• Dataset excerpts:
+ + +
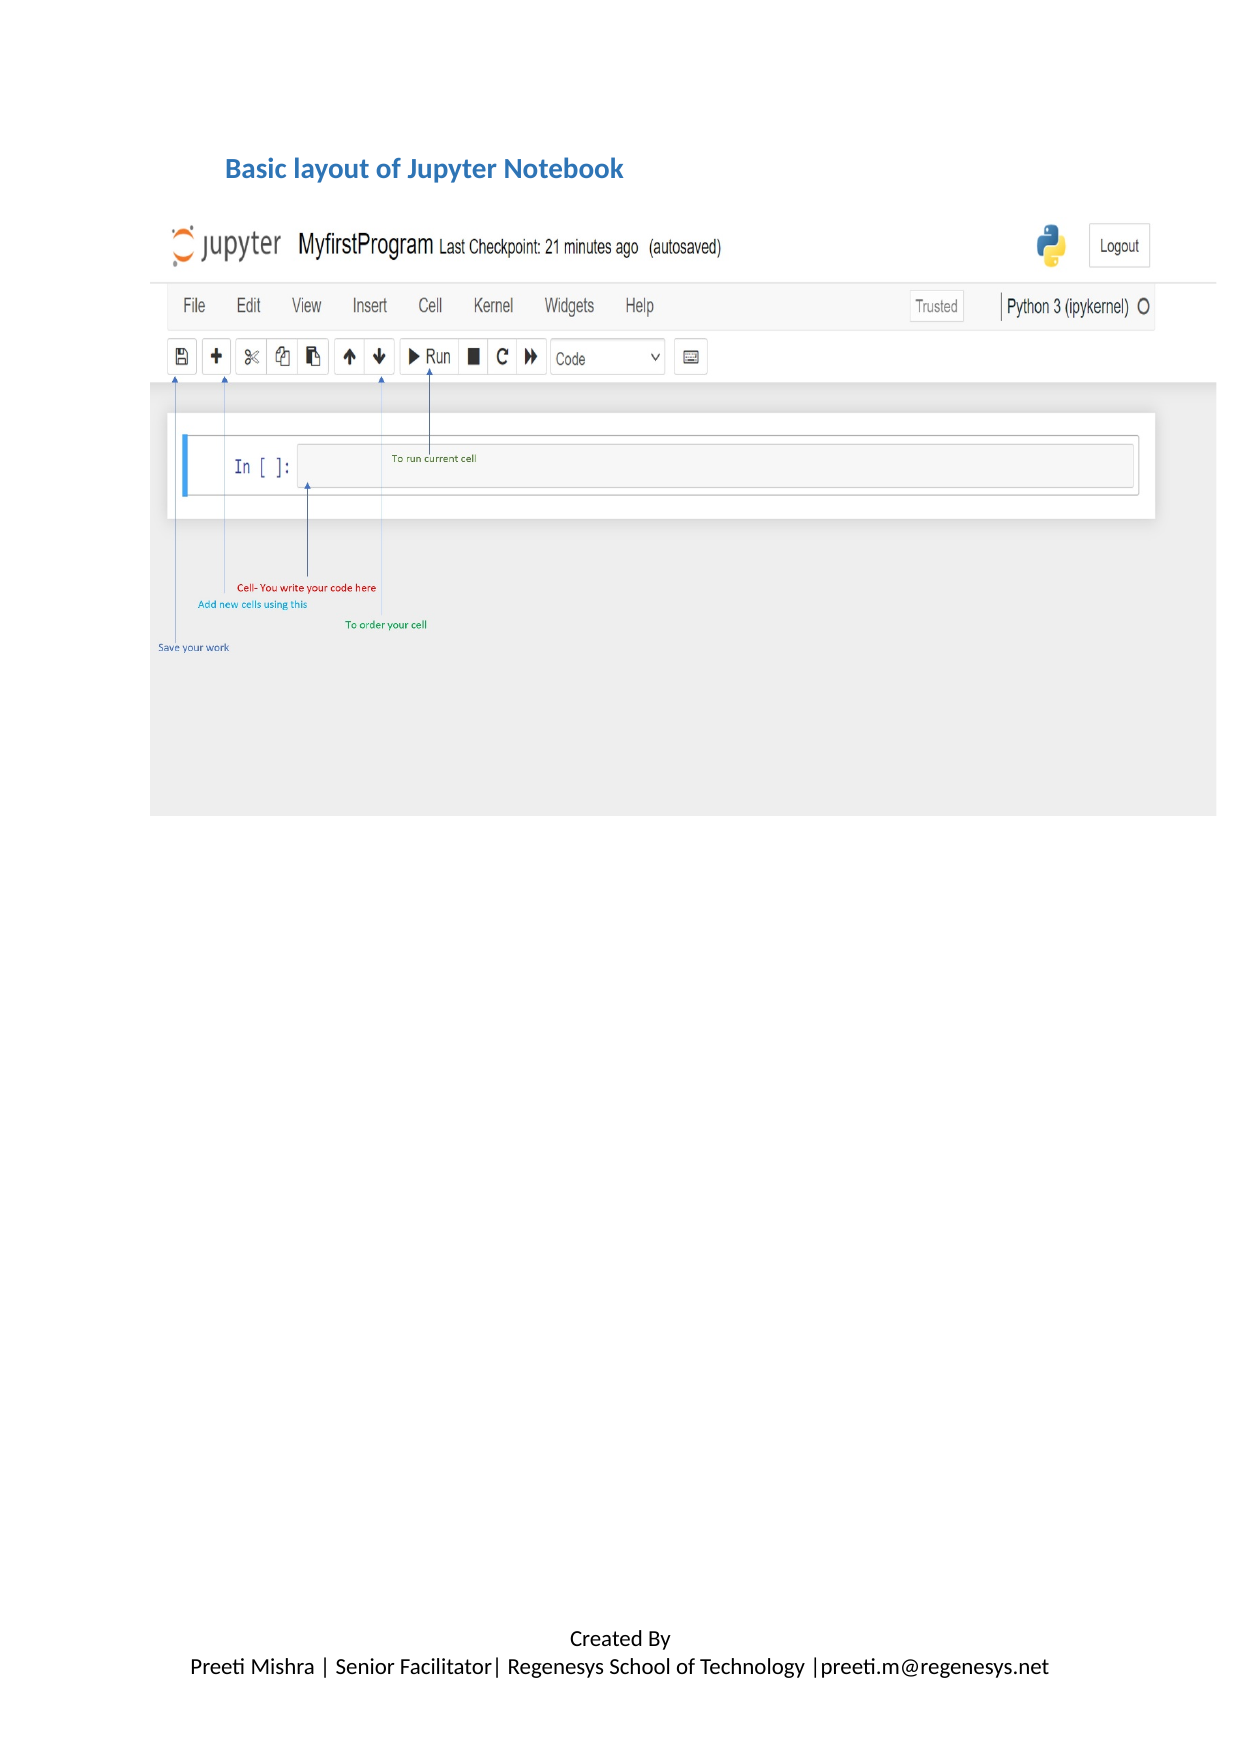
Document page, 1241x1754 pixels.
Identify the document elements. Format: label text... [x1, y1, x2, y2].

picture [150, 217, 1217, 816]
text Basic layout of Jupyter Notebook [225, 150, 1090, 186]
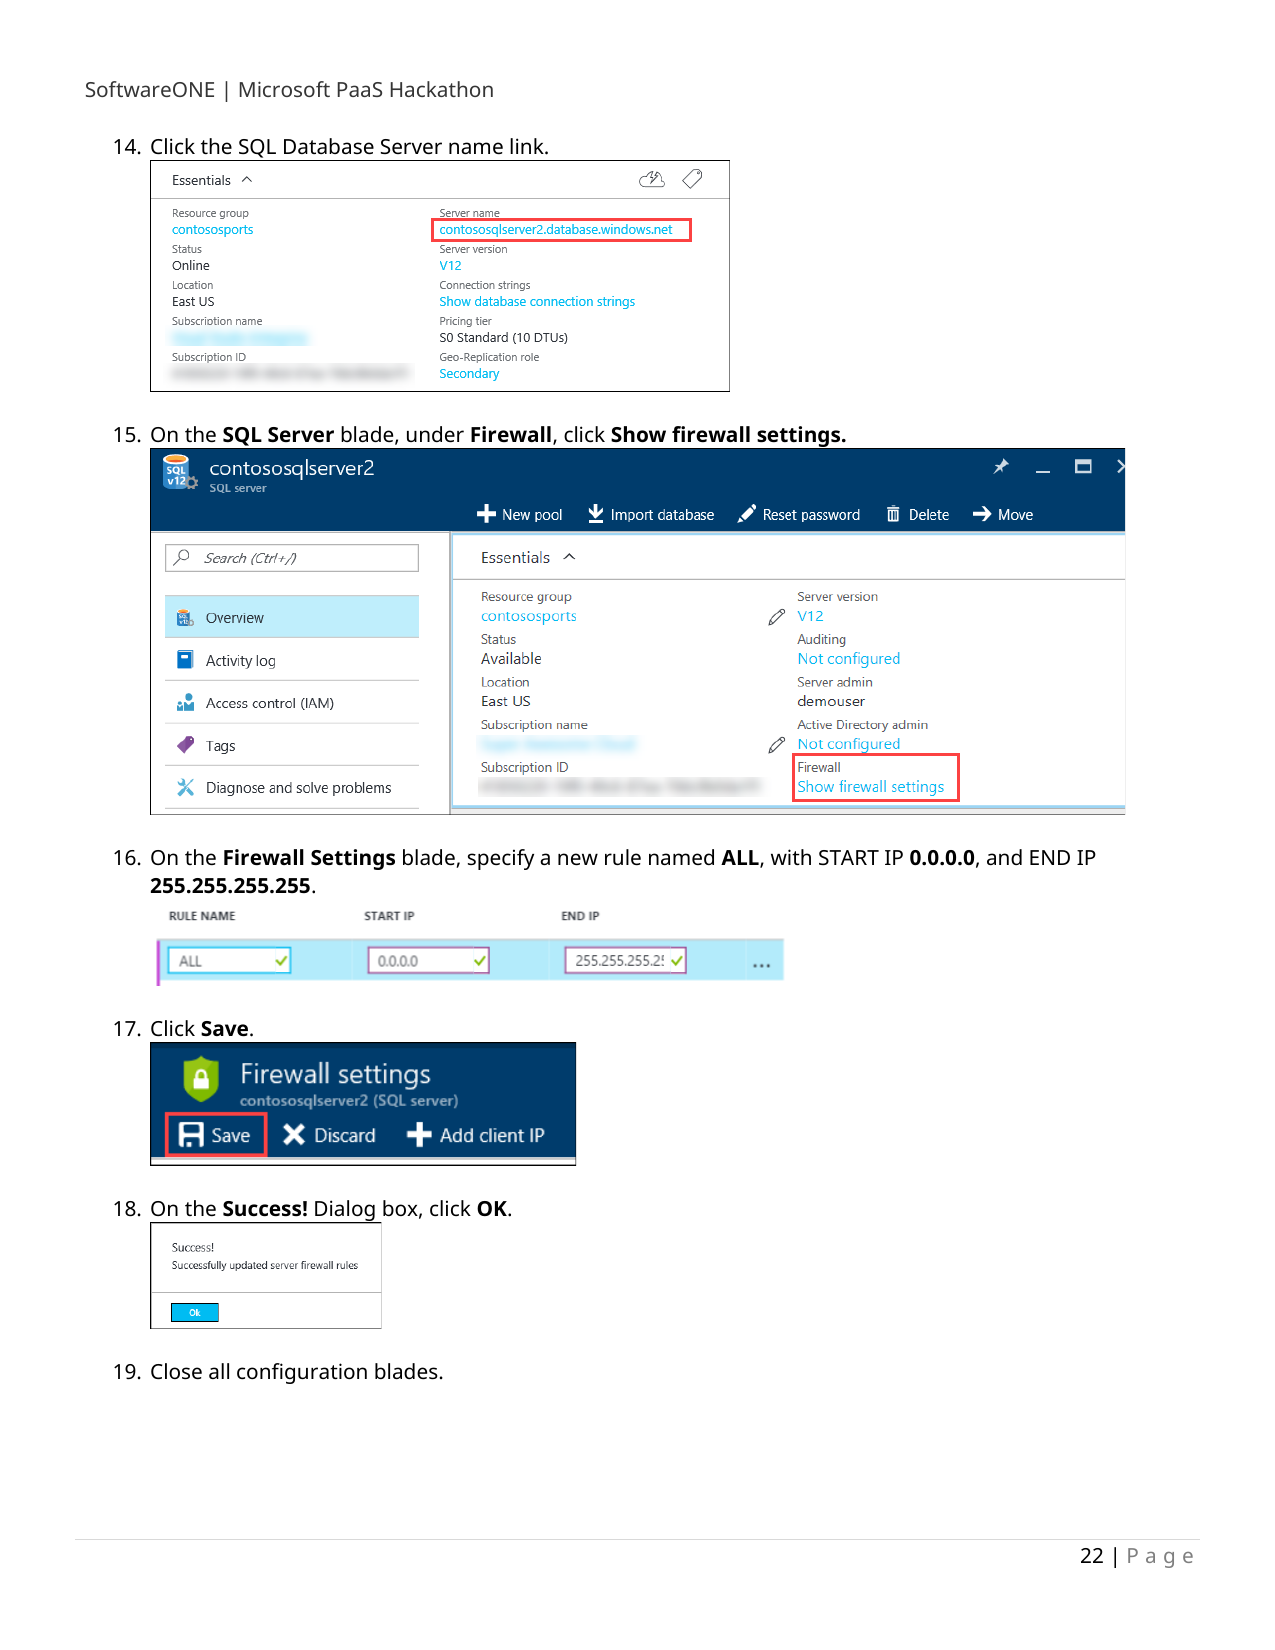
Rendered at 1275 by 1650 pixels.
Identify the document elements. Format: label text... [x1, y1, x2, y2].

list On the Success! Dialog box, click OK. [112, 1194, 1200, 1357]
list On the SQL Server blade, under Firewall, click Show firewall settings. [112, 420, 1200, 843]
picture [150, 448, 1125, 815]
list Click Save. [112, 1014, 1200, 1194]
list Click the SQL Database Server name link. [112, 132, 1200, 420]
list Close all configuration blades. [112, 1357, 1200, 1386]
picture [150, 1222, 382, 1329]
picture [150, 1042, 577, 1166]
picture [150, 900, 793, 986]
list On the Firewall Settings blade, specify a new rule named ALL, with START IP 0.0.0.0, and END IP 255.255.255.255. [112, 843, 1200, 1014]
picture [150, 160, 730, 392]
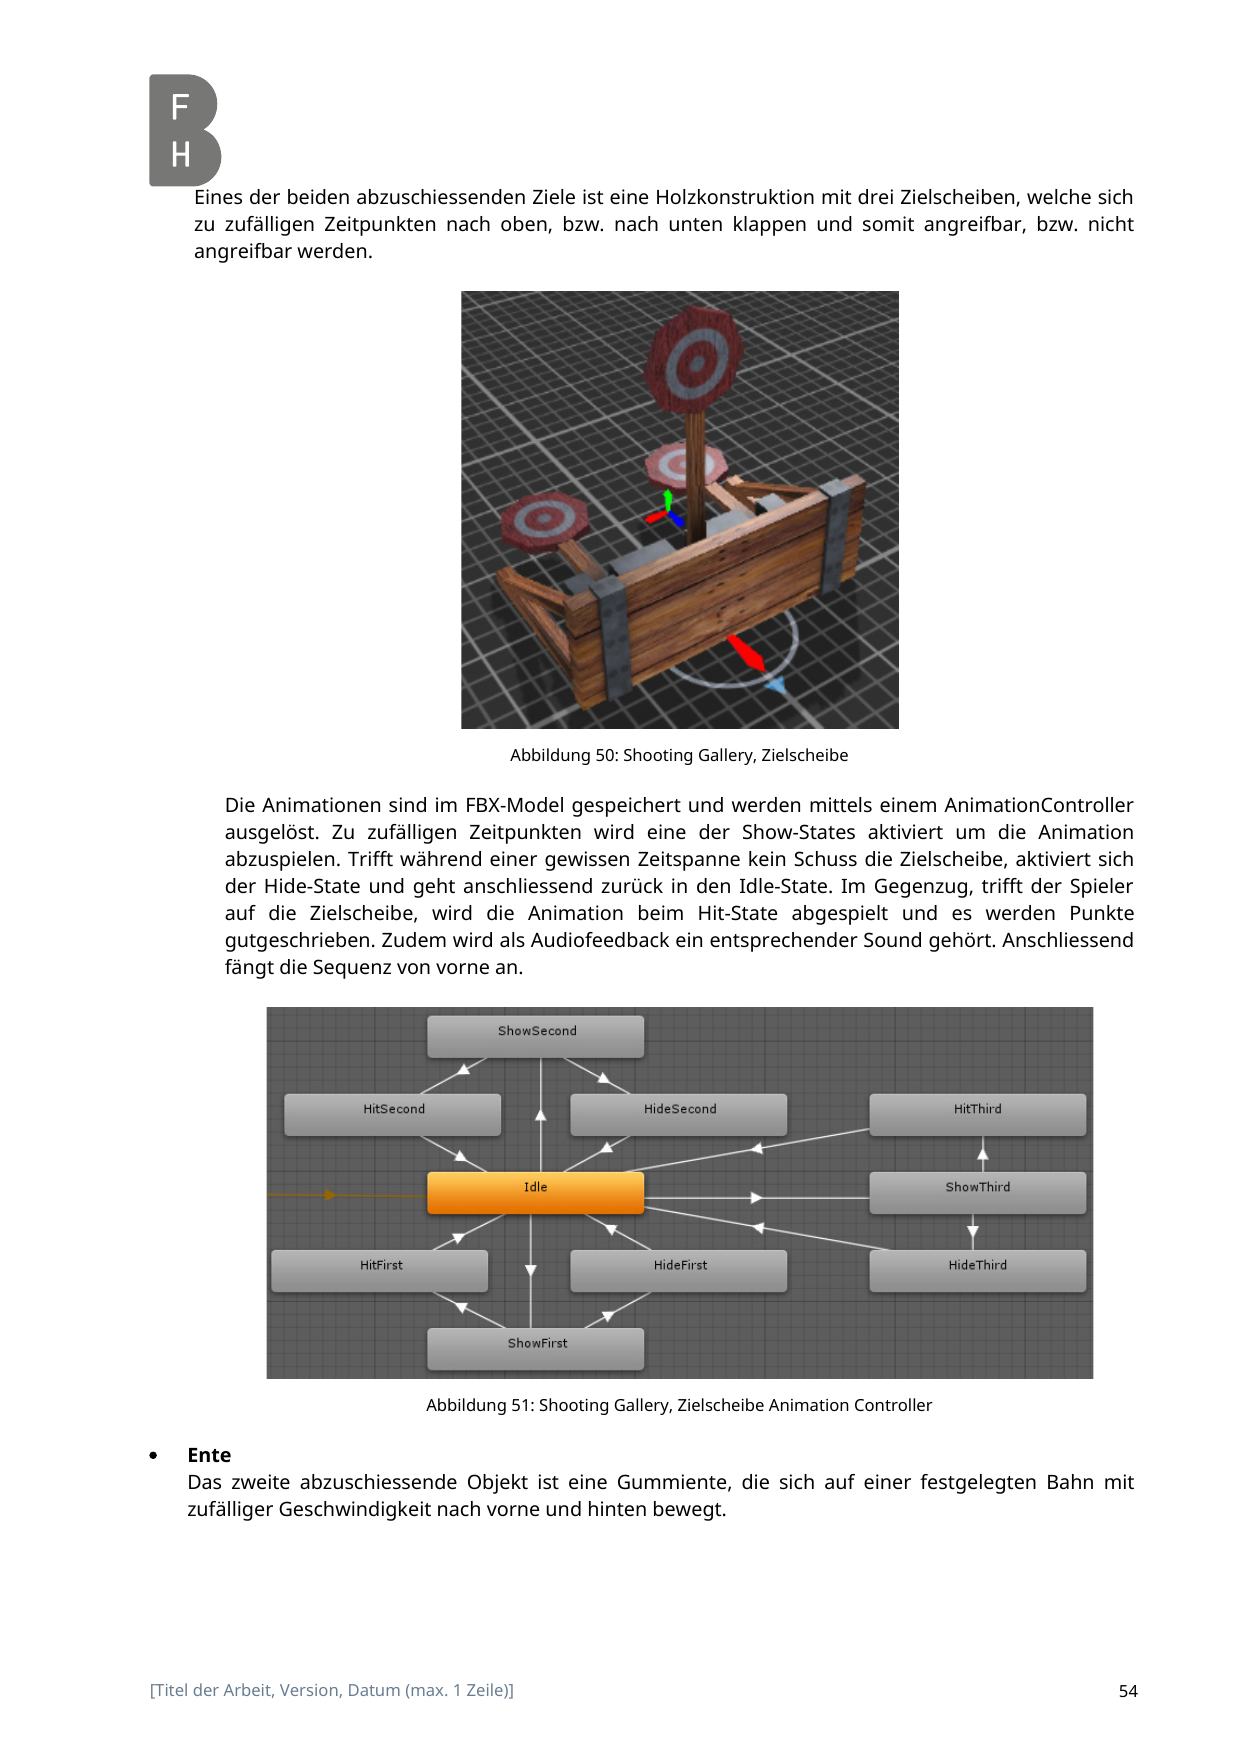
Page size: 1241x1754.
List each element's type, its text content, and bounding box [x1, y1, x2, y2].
+ + +
• Assigned task: Write out exactly the lines that run from the one containing "Rendered at 1275 by 1650 pixels." to the last line of the entries above, both ends kept, pictures left out.

• Result of the task:
Rendered at 1275 by 1650 pixels.
Identify the document elements. Format: label text... [x1, y1, x2, y2].

list On the Success! Dialog box, click OK. [112, 1194, 1200, 1357]
list On the SQL Server blade, under Firewall, click Show firewall settings. [112, 420, 1200, 843]
picture [150, 448, 1125, 815]
list Click Save. [112, 1014, 1200, 1194]
list Click the SQL Database Server name link. [112, 132, 1200, 420]
list Close all configuration blades. [112, 1357, 1200, 1386]
picture [150, 1222, 382, 1329]
picture [150, 1042, 577, 1166]
picture [150, 900, 793, 986]
list On the Firewall Settings blade, specify a new rule named ALL, with START IP 0.0.0.0, and END IP 255.255.255.255. [112, 843, 1200, 1014]
picture [150, 160, 730, 392]
Page size: 1241x1754.
List each element's type, its text content, and bounding box [x1, y1, x2, y2].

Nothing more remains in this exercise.